§ REQUIRED TASKS
1. Can you shorten the paragraph that begins "The wars over campus date rape" from the post on Harvard's date rape policy, keeping its main facts?
2. In the post on Harvard's date rape policy, replace "activists" with "campaigners" and give the passage that begins with "[…] Most people" and ends with "but persistent advances.".
* begin DOCUMENT EXCERPT *
Writing in Reason,* Cathy Young reports that evidence is once again necessary for a rape conviction at Harvard.

Welcome back to America, Crimson Tide. We missed you!

From “Unwanted Sex: A turning tide on date rape“:

The wars over campus date rape are no longer in the headlines, but the latest news from this front is sure to get some attention. Harvard has adopted a new policy under which sexual assault complaints will be investigated by the school’s administrative board only if there is some corroborating evidence. While this policy will also apply to other offenses, such as theft, the discussion of the new rule has focused almost exclusively on the issue of date rape — which is particularly likely to involve he said/she said charges.

[…] Most people today would agree that physically forcing another person into sex, or threatening to use force, is rape — even if it happens on a date and even if the unwanted sex was preceded by consensual sexual contact. But anti-date rape activists also use the term to describe situations in which someone is pressured into sex through ‘continual arguments,’ verbal persuasion not including threats (such as ‘everyone is doing it’), and non-violent but persistent advances.
* end DOCUMENT EXCERPT *
* begin SOURCE DATA *
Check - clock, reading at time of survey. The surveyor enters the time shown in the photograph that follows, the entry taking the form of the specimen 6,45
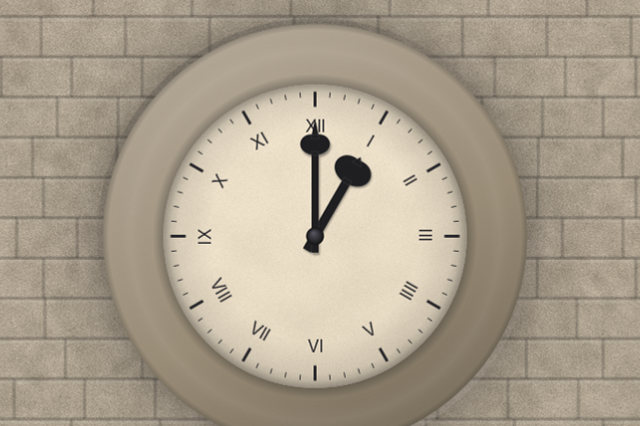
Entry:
1,00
* end SOURCE DATA *
§ SOLUTIONS BY TASK
1. Campus date rape disputes have left the headlines, but Harvard's new policy is likely to draw attention. The school's administrative board will investigate sexual assault complaints only when there is some corroborating evidence. The rule also covers other offenses, such as theft. Even so, discussion has centered almost entirely on date rape, which is especially likely to involve he said/she said charges.

2.
[…] Most people today would agree that physically forcing another person into sex, or threatening to use force, is rape — even if it happens on a date and even if the unwanted sex was preceded by consensual sexual contact. But anti-date rape campaigners also use the term to describe situations in which someone is pressured into sex through ‘continual arguments,’ verbal persuasion not including threats (such as ‘everyone is doing it’), and non-violent but persistent advances.